Note: This story is from the Lubbock Avalanche-Journal archives. The story is a complete reprint from the original news feature. This web posting ©2001-2002, the Lubbock Avalanche-Journal. For more information about copyrights, view our web site.

From Lubbock Avalanche-Journal, February 5, 1997


That'll be the day when Buddy Holly's forgotten

By FRED POVEY
Knight-Ridder

Rock 'n roll singer Buddy Holly, who died 38 years ago Monday in a plane crash, lived only 22 years; he's been gone almost twice that many. His string of hit singles spanned just 22 months. So why, nearly four decades after ''the day the music died,'' are so many fans still reminiscing about him?

Because as much as anyone, Buddy Holly personified rock 'n roll. Well, all right, he didn't have the charisma of an Elvis Presley or a John Lennon. But his music almost effortlessly blended traditional pop, country music and rhythm & blues, and that's what rock 'n roll was all about.
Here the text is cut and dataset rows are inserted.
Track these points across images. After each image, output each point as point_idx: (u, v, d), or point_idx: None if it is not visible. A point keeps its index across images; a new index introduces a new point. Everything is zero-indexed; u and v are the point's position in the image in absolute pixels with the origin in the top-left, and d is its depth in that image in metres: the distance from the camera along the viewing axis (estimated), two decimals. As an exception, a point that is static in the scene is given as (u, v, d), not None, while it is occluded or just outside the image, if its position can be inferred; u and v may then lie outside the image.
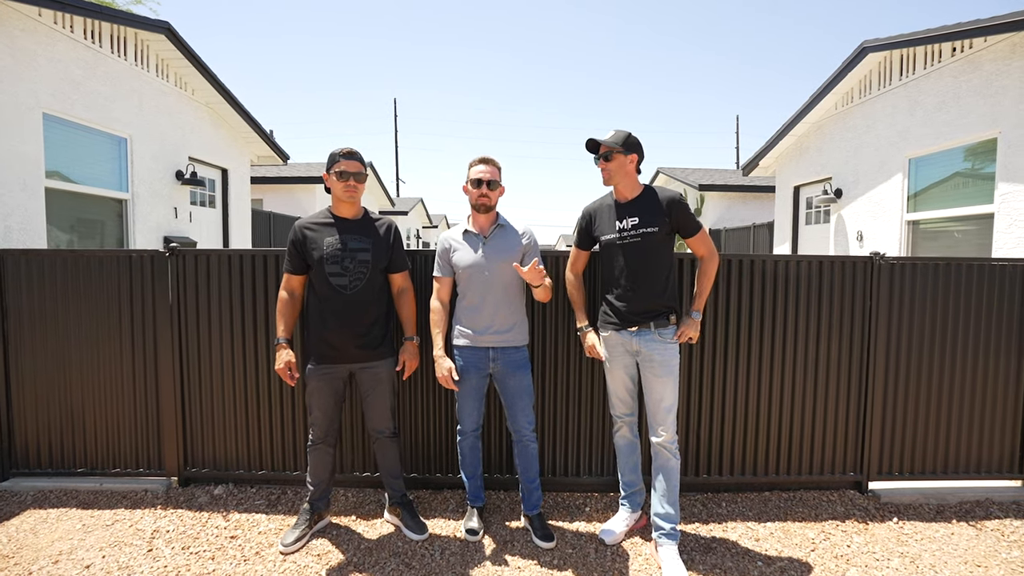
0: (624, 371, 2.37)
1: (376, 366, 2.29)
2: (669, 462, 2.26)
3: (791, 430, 2.85)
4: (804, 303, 2.81)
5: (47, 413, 2.84)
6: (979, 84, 4.84)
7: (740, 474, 2.86)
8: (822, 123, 7.36)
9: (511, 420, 2.40)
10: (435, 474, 2.84)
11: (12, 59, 4.37)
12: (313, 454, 2.36)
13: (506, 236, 2.38)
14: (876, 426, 2.86)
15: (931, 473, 2.90)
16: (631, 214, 2.26)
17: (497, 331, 2.32)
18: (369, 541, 2.38)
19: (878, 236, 6.16)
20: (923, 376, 2.86)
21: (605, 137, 2.26)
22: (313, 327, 2.27)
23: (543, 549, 2.33)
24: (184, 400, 2.81)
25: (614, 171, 2.26)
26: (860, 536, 2.52)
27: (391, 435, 2.40)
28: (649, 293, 2.25)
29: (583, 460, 2.85)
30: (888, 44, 5.56)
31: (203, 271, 2.77)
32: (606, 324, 2.37)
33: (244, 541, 2.37)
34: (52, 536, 2.39)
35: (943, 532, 2.56)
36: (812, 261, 2.82)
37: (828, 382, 2.84)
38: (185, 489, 2.82)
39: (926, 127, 5.48)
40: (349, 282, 2.20)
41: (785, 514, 2.69)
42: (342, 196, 2.24)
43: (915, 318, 2.83)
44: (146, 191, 5.98)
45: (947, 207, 5.38)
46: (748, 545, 2.41)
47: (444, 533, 2.45)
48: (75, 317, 2.79)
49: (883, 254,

Like Chuck Berry, Holly was a singer-songwriter more than a decade before that term came into vogue; yet he was an equally strong interpreter of songs written by others - Berry's ''Brown-Eyed Handsome Man,'' Little Richard's ''Ready Teddy,'' the Elvis hit ''You're So Square (Baby I Don't Care).'' Like Smokey Robinson, Holly took everyday words of love and turned them into poetry. Like Paul McCartney, he seemed to have a limitless ability to create original, memorable melodies. And he and his Crickets had instrumental chops on a par with the Sun Records gang.

The list of artists Buddy Holly influenced down the line is even longer than the list of those who influenced him. The Beatles named themselves after The Crickets, and The Hollies chose their name in honor of Buddy. Bobby Vee, who filled in at a concert at Moorhead, Minn., that Holly had been scheduled to play the night after he died, developed a vocal style that owed a lot to Holly's. So did Tommy Roe.

In the years since Holly's death, a long list of hit recordings has ensured that his songs will not fade away. When you think it over, few songwriters have had their work recorded by such an impressive and diverse list of artists: The Beatles, The Rolling Stones, The Everly Brothers, Jackie DeShannon, Linda Ronstadt, Peter & Gordon, Blind Faith, Blondie, Don McLean, Phil Ochs, Carl Perkins and Waylon Jennings are only a few of the most famous to record Buddy Holly songs, some of them scoring Top 10 hits.

It's so easy to imagine what Holly might have done had he lived. The Beatles, who were just starting out when he died, would have been only too happy to have performed with him. Tapes he left behind in his apartment showed that his songwriting was taking new, more sophisticated directions. And he had begun learning the game of the music business, producing records for other artists. Almost certainly, he would have gone on to even greater success.

All of which makes the crash of that little Beechcraft Bonanza on Feb. 3, 1959, the more tragic.